Yerkrapah leaders said over the weekend that the organization’s ruling board has not and will not urge its rank-and-file members to vote for any of the nine presidential candidates. “Yerkrapah is an apolitical structure and each of its members will vote by his own will,” a member of the board, Ara Ketikian, told RFE/RL.

Ketikian represents the Yerkrapah leadership’s minority wing which is affiliated with the opposition Hanrapetutyun (Republic) party and is strongly opposed to Kocharian. Most board members hold top positions in the Armenian military and are loyal to the current government. Their support was critical for Kocharian’s victory in a bitter power struggle in the Armenian leadership that followed the October 1999 parliamentary shootings.

Among the victims of the massacre was Vazgen Sarkisian, the then prime minister and Yerkrapah’s charismatic founder. Sarkisian is revered by thousands of war veterans. Ketikian and his allies still suspect Kocharian of masterminding his assassination. But other Yerkrapah leaders led by the organization’s chairman, General Manvel Grigorian, believe that the suspicion is unfounded.

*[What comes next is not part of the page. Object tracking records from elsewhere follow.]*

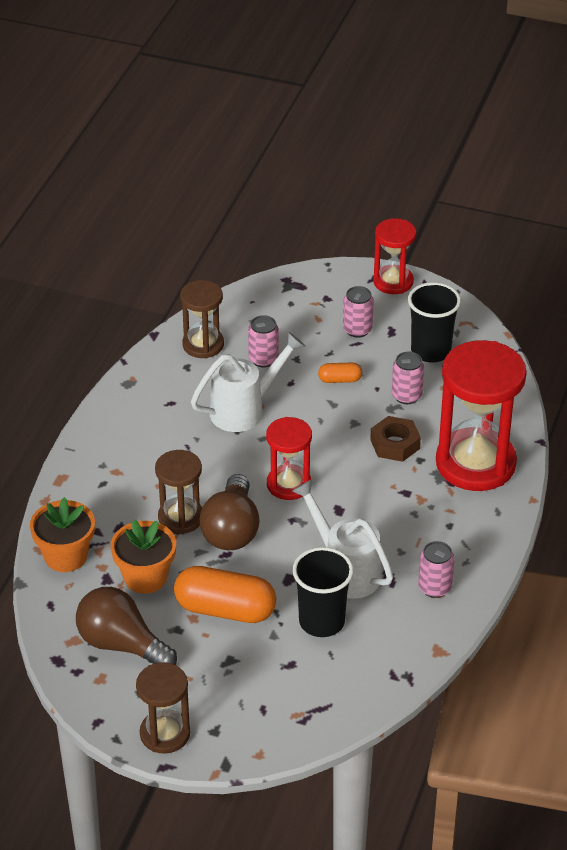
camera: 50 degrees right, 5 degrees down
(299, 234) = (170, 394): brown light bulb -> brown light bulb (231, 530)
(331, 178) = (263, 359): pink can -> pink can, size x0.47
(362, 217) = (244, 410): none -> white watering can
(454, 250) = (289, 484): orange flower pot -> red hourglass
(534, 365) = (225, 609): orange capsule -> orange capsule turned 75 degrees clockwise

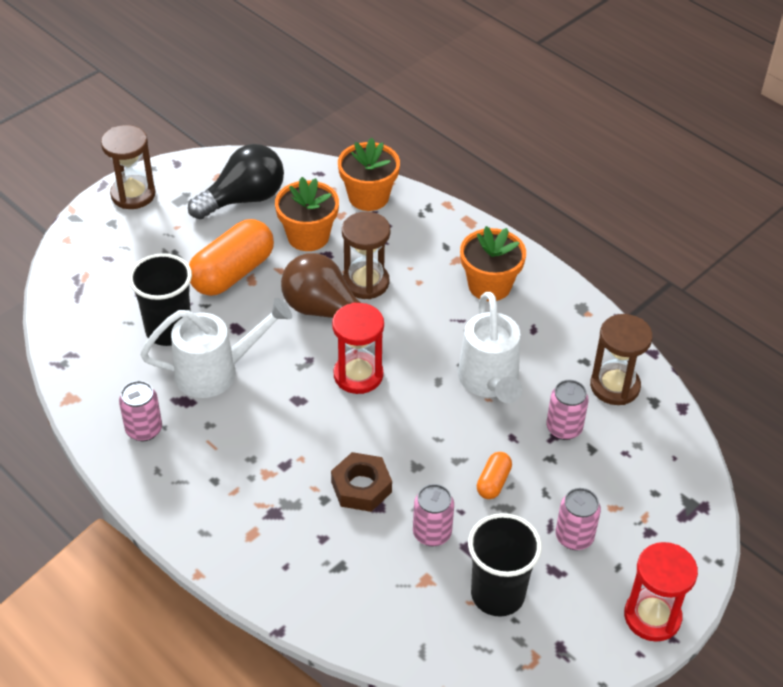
camera: 115 degrees right, 5 degrees up
(121, 644) = (243, 199): brown light bulb -> black light bulb
(136, 441) = (489, 285): none -> orange flower pot
(475, 463) = (285, 547): red hourglass -> none

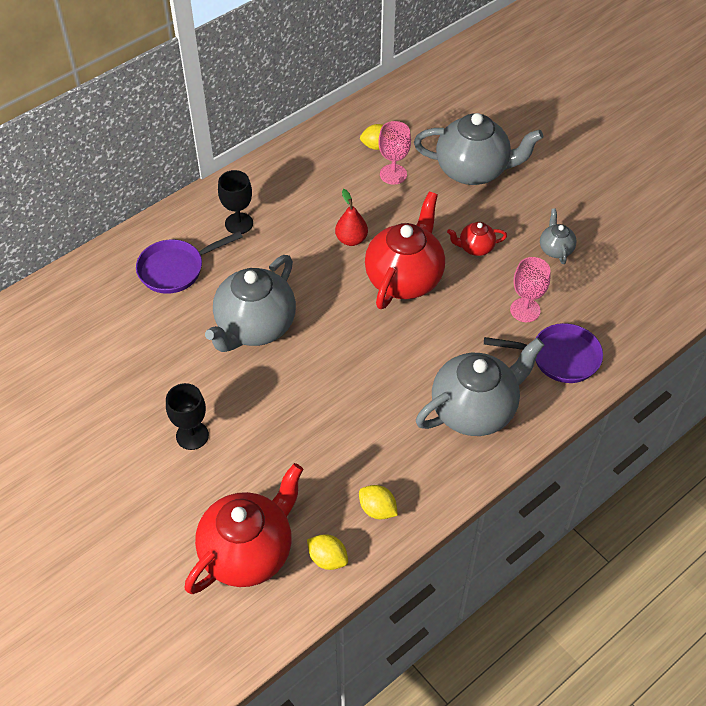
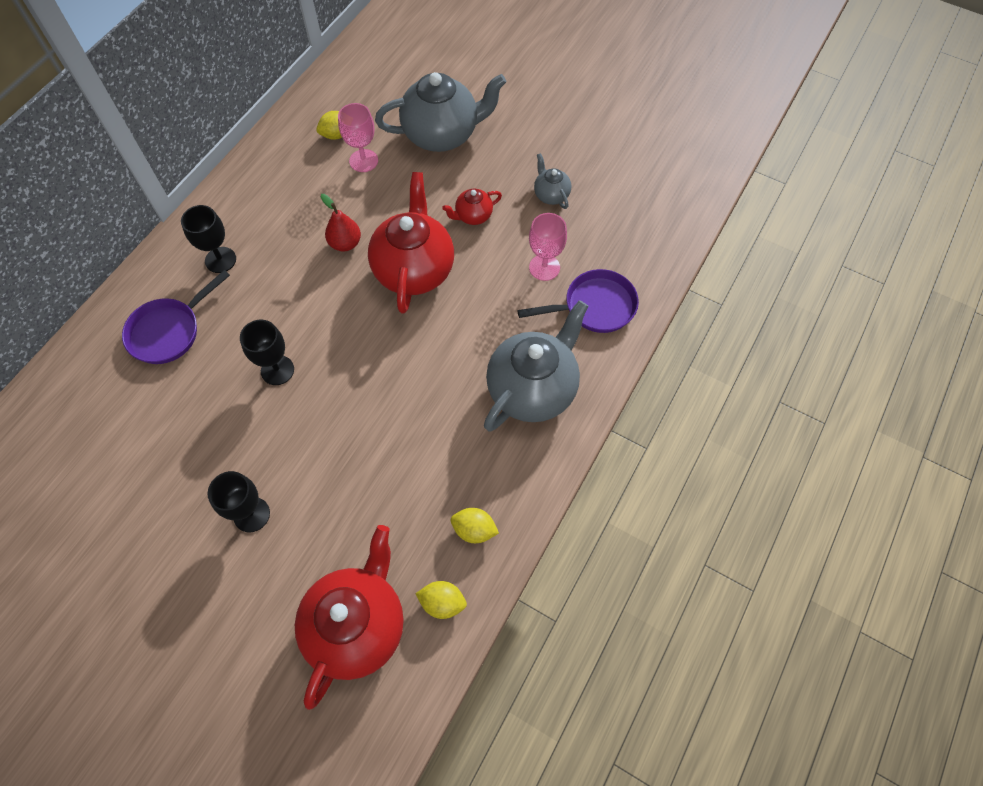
camera: 20 degrees left, 10 degrees up
(255, 327) = (277, 370): grey teapot -> black goblet

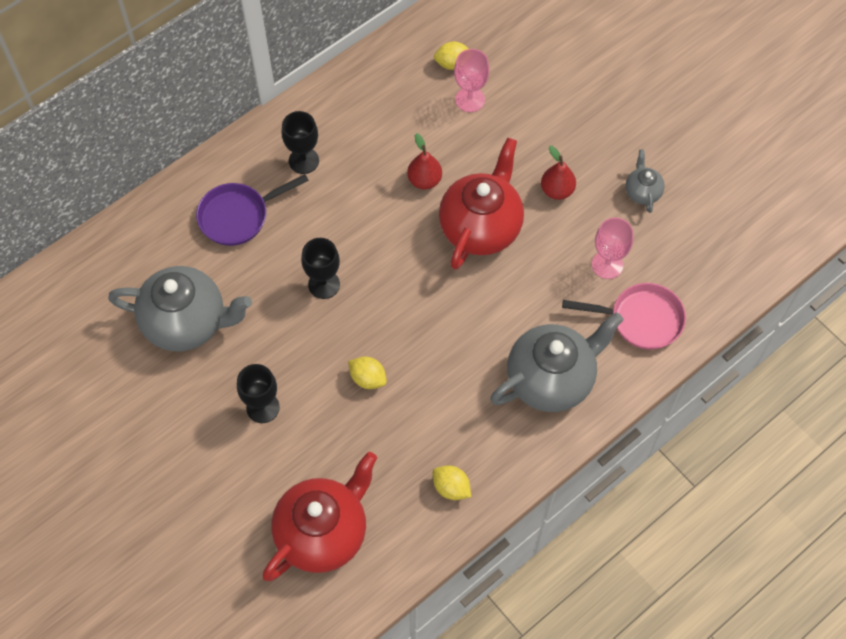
camera: 20 degrees right, 0 degrees up
(442, 135) = (557, 95): grey teapot -> grey teapot (187, 322)
(442, 603) = (401, 539): yellow lemon -> yellow lemon (368, 378)
(473, 216) = (557, 190): red teapot -> red pear
(594, 307) = (641, 319): purple pan -> pink pan

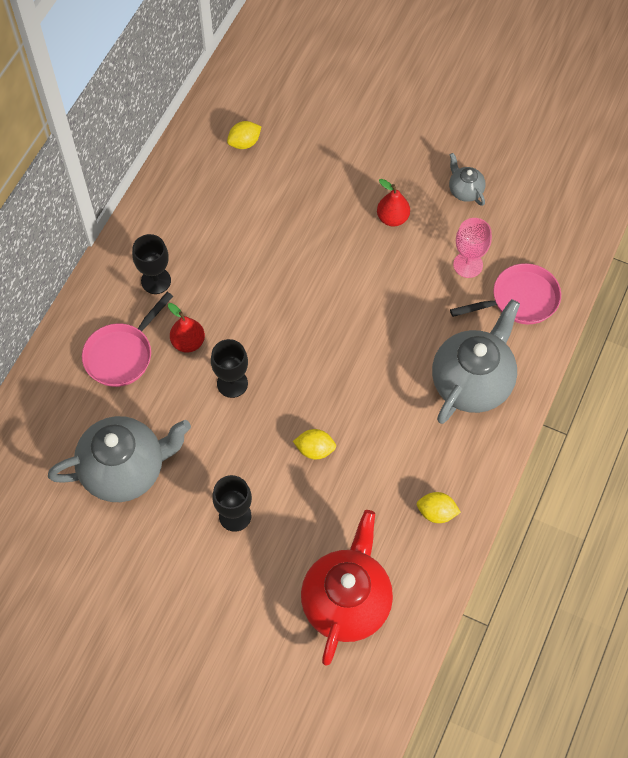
camera: 25 degrees left, 0 degrees up
(238, 216) = (122, 354): purple pan -> pink pan
(424, 180) = (273, 255): red pear -> red pear (188, 342)
(470, 99) = (276, 168): pink goblet -> none
(481, 227) = (344, 276): red teapot -> none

Grigorian avoided Saturday any reference to the upcoming elections as he addressed a meeting of several hundred military officers and war veterans dedicated to the 10th anniversary of the creation of the Fifth Volunteer Brigade that had helped the Karabakh Armenians defeat Azerbaijani force. Grigorian, who is also a deputy defense minister, instead urged Yerkrapah members to close the ranks and ignore “shallow promises” given by unspecified politicians.

“Do not entrust your faith, your unity and your independence to anyone. You should primarily trust your comrades-in-arms,” the general said without elaborating.

Grigorian also described the unresolved Karabakh conflict as the chief challenge facing Armenia and said Yerkrapah should guarantee a firm Armenian stand on the issue. “If we don’t stick to our cause, others will hardly do that,” he noted vaguely.

Yerkrapah used to play a large role in Armenian politics. It was, for example, used by the authorities for enforcing official results of the disputed presidential election of September 1996. During the last presidential election held in 1998 many of its members actively campaigned for Kocharian at Sarkisian’s urging. The union has lost much of its political clout since Sarkisian’s murder.

Ordinary war veterans attending Saturday’s gathering appeared to support the Yerkrapah board’s reluctance to fall in behind Kocharian or any other presidential candidate. One of them, Suren Sahakian, said: “Freedom fighters have never meddled in politics. Their mission is to protect the homeland. So please don’t draw us into your dirty games.”